■ **提供された文章**:
=======

折りたたみ自転車と列車でスリランカを巡った45日

<シーギリヤロック&ピドゥンガラロック>

スリランカで最も観光客に人気があるといわれるシーギリヤロック。このあたり一帯は山の少ないフラットなジャングルが広がる。そこにシーギリヤロックがぽこっと突き出ている。なぜこのような形ができあがったのかはわからないが、神様の仕業!だとすると納得してしまうほど、見れば見るほど不思議な岩山だ。

観光地にはあまり興味がないが、ここには行ってみたいと思っていた。旅に出る前に、シーギリヤロックについて、ネットで下調べをしていると、シーギリヤロックの向かいにあるピドゥンガラロックからの景色の方が絶景だという記事を見つけた。ピドゥンガラロックは、欧米人は多いが日本人はまだ少ないとも書いてある。その記事をネットで読んで、2つの岩山に登ろうと決めていた。

=======

■ **ページから抽出したテキストデータ**:
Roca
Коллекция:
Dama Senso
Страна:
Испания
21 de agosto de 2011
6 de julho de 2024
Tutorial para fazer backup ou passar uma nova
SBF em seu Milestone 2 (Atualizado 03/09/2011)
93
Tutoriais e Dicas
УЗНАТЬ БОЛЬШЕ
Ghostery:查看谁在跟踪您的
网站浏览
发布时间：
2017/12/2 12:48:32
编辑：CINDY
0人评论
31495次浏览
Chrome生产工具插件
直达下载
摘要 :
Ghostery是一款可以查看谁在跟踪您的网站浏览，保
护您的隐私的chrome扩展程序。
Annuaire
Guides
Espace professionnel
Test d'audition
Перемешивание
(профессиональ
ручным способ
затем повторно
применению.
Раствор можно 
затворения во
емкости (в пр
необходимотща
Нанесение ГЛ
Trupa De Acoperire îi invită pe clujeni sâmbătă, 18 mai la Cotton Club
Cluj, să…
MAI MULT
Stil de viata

=======

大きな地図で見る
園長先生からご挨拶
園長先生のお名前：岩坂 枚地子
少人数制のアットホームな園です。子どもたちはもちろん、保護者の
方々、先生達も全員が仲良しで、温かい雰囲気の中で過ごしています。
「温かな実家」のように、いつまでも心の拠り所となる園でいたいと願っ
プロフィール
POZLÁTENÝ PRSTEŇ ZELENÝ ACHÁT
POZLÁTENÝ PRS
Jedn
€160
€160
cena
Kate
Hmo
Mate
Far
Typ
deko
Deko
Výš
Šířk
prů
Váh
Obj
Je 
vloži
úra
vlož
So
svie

=======

■ **演習の課題**:
a: 文章のうち「観光地にはあまり興味がないが」で始まる段落を、主な事実を残したまま箇条書きに書き直してください。
b: 記録の中から、文字列「POZLÁTENÝ」を含む行をすべて示してください。大文字と小文字は区別します。
文章と記録は、それぞれ別の出典から取られたものです。

■ **各項目の解答**:
a:
- 観光地にはあまり興味がないが、シーギリヤロックには行ってみたいと思っていた。
- 旅に出る前にネットで下調べをし、向かいにあるピドゥンガラロックからの景色の方が絶景だという記事を見つけた。
- その記事には、ピドゥンガラロックは欧米人は多いが日本人はまだ少ないとも書かれていた。
- 記事を読んで、2つの岩山に登ろうと決めていた。

b:
POZLÁTENÝ PRSTEŇ ZELENÝ ACHÁT
POZLÁTENÝ PRS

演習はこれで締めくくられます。